Anisminic, Ridge v Baldwin, Padfield – they all form the basis of Administrative Law, but they were
all private law disputes – there was a feeling around the 60’s that if you had a public law dispute,
you had a choice between a prerogative remedy, or simply sue the defendant in private law
proceedings. All of the above chose the latter – seeking declarations or injunctions.

2.1.2 The Application for JR


For a long time, the remedies available in Administrative law belonged to three distinct families:

• Private law remedies à damages, injunction, declaration etc.

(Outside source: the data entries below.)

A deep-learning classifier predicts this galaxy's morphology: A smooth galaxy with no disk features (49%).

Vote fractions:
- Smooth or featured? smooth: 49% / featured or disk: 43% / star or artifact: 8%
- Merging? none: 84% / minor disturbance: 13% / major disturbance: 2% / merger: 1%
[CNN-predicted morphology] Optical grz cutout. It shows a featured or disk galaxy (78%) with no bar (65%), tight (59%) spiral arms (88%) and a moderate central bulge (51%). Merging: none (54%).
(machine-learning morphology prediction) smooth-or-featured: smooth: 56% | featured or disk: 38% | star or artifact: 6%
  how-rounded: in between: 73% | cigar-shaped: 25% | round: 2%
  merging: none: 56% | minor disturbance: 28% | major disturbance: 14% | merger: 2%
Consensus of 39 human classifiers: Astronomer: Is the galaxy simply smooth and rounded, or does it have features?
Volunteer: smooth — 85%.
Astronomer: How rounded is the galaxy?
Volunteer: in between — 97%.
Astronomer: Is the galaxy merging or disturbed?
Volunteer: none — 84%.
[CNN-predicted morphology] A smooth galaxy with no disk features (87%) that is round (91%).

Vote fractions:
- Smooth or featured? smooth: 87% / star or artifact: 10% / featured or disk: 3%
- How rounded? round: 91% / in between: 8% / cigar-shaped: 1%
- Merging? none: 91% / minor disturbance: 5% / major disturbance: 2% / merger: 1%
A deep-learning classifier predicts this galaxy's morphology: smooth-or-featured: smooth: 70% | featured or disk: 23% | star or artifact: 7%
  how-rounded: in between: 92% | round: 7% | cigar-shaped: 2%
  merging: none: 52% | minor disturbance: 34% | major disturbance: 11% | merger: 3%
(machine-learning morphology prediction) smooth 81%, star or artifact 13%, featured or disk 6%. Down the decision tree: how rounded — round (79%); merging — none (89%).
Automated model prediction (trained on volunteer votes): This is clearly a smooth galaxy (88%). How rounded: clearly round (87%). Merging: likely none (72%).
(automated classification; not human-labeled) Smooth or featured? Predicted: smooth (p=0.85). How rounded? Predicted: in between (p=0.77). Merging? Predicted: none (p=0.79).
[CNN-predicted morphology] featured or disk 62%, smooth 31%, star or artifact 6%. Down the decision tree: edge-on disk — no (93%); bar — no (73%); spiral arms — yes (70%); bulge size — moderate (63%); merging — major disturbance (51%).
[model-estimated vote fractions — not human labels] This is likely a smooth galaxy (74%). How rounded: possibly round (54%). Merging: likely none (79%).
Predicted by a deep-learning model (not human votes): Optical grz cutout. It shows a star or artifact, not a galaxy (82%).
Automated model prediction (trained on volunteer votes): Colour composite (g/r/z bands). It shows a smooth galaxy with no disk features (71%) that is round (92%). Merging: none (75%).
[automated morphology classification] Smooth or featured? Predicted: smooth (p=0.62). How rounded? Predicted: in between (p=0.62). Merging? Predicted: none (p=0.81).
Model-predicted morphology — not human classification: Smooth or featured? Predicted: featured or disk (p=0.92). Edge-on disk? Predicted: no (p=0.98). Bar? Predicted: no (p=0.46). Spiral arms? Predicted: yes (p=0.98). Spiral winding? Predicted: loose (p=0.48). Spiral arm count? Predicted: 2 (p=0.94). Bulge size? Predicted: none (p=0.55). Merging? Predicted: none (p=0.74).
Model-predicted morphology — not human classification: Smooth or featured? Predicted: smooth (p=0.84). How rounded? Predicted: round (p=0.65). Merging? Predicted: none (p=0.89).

• Prerogative remedies à certiorari, prohibition, mandamus.
• Statutory remedies à used in special situations to exclude/extend other remedies such as
in the HRA 1998.
This – although W+F suggests it ‘caused little difficulty in practice’ – was clearly a target for reform.
There needed to be one single procedure by which citizens aggrieved by administrative action or
inaction could seek a single procedure which would allow for remedies of both families to become
interchangeable. In 1977 the LC put together a proposal for a review procedure free of exclusive
remedies, which were implemented by the Rule Committee of the Supreme Court- which was the
creation of the ‘application for judicial review’. Many of the reforms were then incorporated into
the Senior Courts Act 1981. (Order 53).

The application for judicial review is a particular procedure whereby the lawfulness of the exercise
of discretionary powers is tested. But the key point is that the new, all singing and all dancing
procedure lacked all of the flaws of prerogative remedies. (The only flaw it has inherited is the short
time limit between a decision being made and JR being instigated).

The intention is that it is a non-exclusive remedy – you could still sue privately if you wished. Then
came O’Reilly v Mackman.

2.2 What is judicial review?


We will refine our definition, and understanding, of judicial review as the course progresses. But
what amounts to a workable first approximation?

• Review by whom?
Review is carried out by independent courts and judges.

• Review of whom?
It’s review of bodies exercising public, or governmental power. Where the demarcation between
this kind of power and other actions lies is a fundamental issue.

• Review on what grounds?


Some examples may help to illustrate what judicial review is about. Consider (briefly for now—we
will return to these cases later in the course) the following:

• R v North and East Devon Health Authority, ex parte Coughlan [2001] QB 213
C tetraplegic, moved to a new home on the basis of a promise of a ‘home for life’. But the new
home was closed due to a lack of resources. As we know, she had an enforceable substantive
legitimate expectation, and the home was kept open.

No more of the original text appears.